GSOC 2022 weekly update

Attendees

Discussions

  • Made changes suggested by the mentors on the pr creted on Minerva.

  • Implemented agent on atarashi for okapibm25 and got the accuracy score of 62%.

              Total files scanned = 100
    Successfully matched = 62

    ++++++++++++++++++ Result ++++++++++++++++++
    ++++++++++++++++++++++++++++++++++++++++++++
    ---> Total time elapsed: 11.67 Seconds <---
    ---> Accuracy: 62.0% <---
    ++++++++++++++++++++++++++++++++++++++++++++
    ++++++++++++++++++++++++++++++++++++++++++++
  • And raised the pr for the same.

     def scan(self, filePath):
    '''
    Read the content of filename, extract the comments and preprocess them.
    Find the license of the preprocessed file.
    :param filePath: Path of the file to scan
    :return: Returns the license's short name with highest similarity scores
    '''
    processedData = super().loadFile(filePath)

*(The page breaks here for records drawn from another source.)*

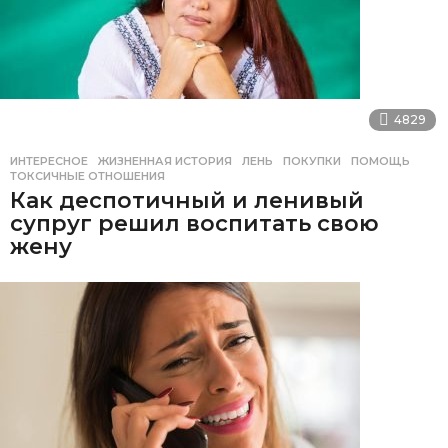
4829
ИНТЕРЕСНОЕ
ЖИЗНЕННАЯ ИСТОРИЯ
,
ЛЕНЬ
,
ПОКУПКИ
,
ПОМОЩЬ
,
ТОКСИЧНЫЕ ОТНОШЕНИЯ
Как деспотичный и ленивый
супруг решил воспитать свою
жену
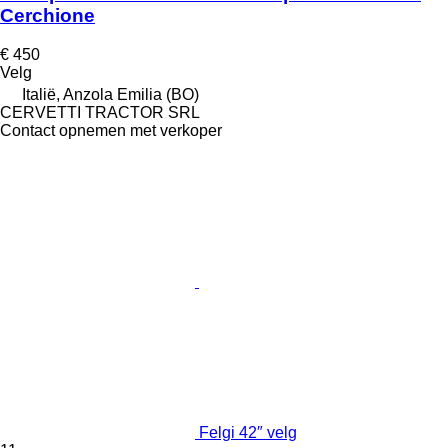
Cerchione
€ 450
Velg
Italië, Anzola Emilia (BO)
CERVETTI TRACTOR SRL
Contact opnemen met verkoper
Felgi 42″ velg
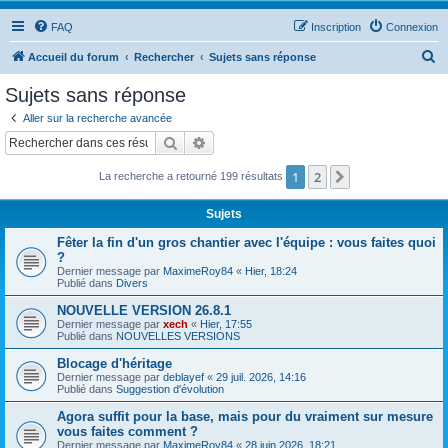
FAQ
Inscription
Connexion
R
Accueil du forum
Rechercher
Sujets sans réponse
e
Sujets sans réponse
c
Aller sur la recherche avancée
h
Rechercher
Recherche avancée
e
1
2
Suivant
La recherche a retourné 199 résultats
r
c
Sujets
h
Fêter la fin d'un gros chantier avec l'équipe : vous faites quoi
e
?
Dernier message par
MaximeRoy84
«
Hier, 18:24
r
Publié dans
Divers
NOUVELLE VERSION 26.8.1
Dernier message par
xech
«
Hier, 17:55
Publié dans
NOUVELLES VERSIONS
Blocage d'héritage
Dernier message par
deblayef
«
29 juil. 2026, 14:16
Publié dans
Suggestion d'évolution
Agora suffit pour la base, mais pour du vraiment sur mesure
vous faites comment ?
Dernier message par
MaximeRoy84
«
28 juin 2026, 18:21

    with open(filePath) as file:
    raw_data = file.read()
    spdx_identifers = spdx_identifer(raw_data,
    self.licenseList['shortname'])

    match = []
    if spdx_identifers:
    match.extend(spdx_identifers)
    else:
    tokenize_corpus = []
    corpus_identifier = []
    for idx in range(len(self.licenseList)):
    tok = self.licenseList.iloc[idx]['processed_text'].split(" ")
    tokenize_corpus.append(tok)
    tok_identifier = self.licenseList.iloc[idx]['shortname']
    corpus_identifier.append(tok_identifier)

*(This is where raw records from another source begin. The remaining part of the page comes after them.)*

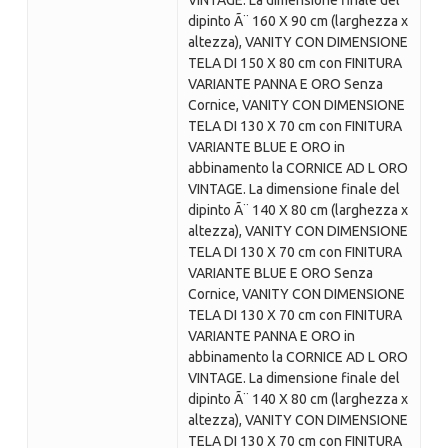
VINTAGE. La dimensione finale del
dipinto Ã¨ 160 X 90 cm (larghezza x
altezza), VANITY CON DIMENSIONE
TELA DI 150 X 80 cm con FINITURA
VARIANTE PANNA E ORO Senza
Cornice, VANITY CON DIMENSIONE
TELA DI 130 X 70 cm con FINITURA
VARIANTE BLUE E ORO in
abbinamento la CORNICE AD L ORO
VINTAGE. La dimensione finale del
dipinto Ã¨ 140 X 80 cm (larghezza x
altezza), VANITY CON DIMENSIONE
TELA DI 130 X 70 cm con FINITURA
VARIANTE BLUE E ORO Senza
Cornice, VANITY CON DIMENSIONE
TELA DI 130 X 70 cm con FINITURA
VARIANTE PANNA E ORO in
abbinamento la CORNICE AD L ORO
VINTAGE. La dimensione finale del
dipinto Ã¨ 140 X 80 cm (larghezza x
altezza), VANITY CON DIMENSIONE
TELA DI 130 X 70 cm con FINITURA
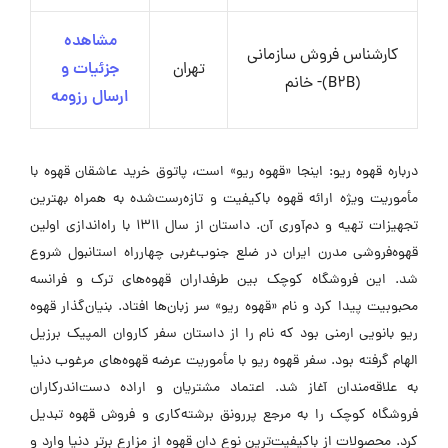
مشاهده
کارشناس فروش سازمانی
تهران
جزئیات و
(B2B)- خانم
ارسال رزومه
درباره قهوه ریو: اینجا «قهوه ریو» است، پاتوق خرید عاشقان قهوه با
مأموریت ویژه ارائه قهوه باکیفیت و تازه‌رست‌شده به همراه بهترین
تجهیزات تهیه و دم‌آوری آن. داستان از سال ۱۳۱۱ با راه‌اندازی اولین
قهوه‌فروشی مدرن ایران در ضلع جنوب‌غربی چهارراه استانبول شروع
شد. این فروشگاه کوچک بین طرفداران قهوه‌های ترک و فرانسه
محبوبیت پیدا کرد و نام «قهوه ریو» سر زبان‌ها افتاد. بنیان‌گذار قهوه
ریو بانویی ارمنی بود که نام را از داستان سفر کاروان المپیک برزیل
الهام گرفته بود. سفر قهوه ریو با مأموریت عرضه قهوه‌های مرغوب دنیا
به علاقه‌مندان آغاز شد. اعتماد مشتریان و اراده دست‌اندرکاران
فروشگاه کوچک را به مرجع پررونق برشته‌کاری و فروش قهوه تبدیل
کرد. محصولات از باکیفیت‌ترین نوع دان قهوه از مزارع برتر دنیا وارد و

    bm25 = BM25Okapi(tokenize_corpus)
    doc_scores = bm25.get_scores(processedData.split(" "))
    indices = np.argsort(doc_scores)[::-1][:10]

    for index in indices:
    match.append({
    "shortname": str(corpus_identifier[index]),
    "sim_score": doc_scores[index],
    "sim_type": "bm25",
    "description": ""
    })

    return match
    • In above given code it can be seen that I have used bm25 to transform processed text and then the similarity score has been calculated.

Conclusion and Further Plans

  • Will make the changes according to further suggestion.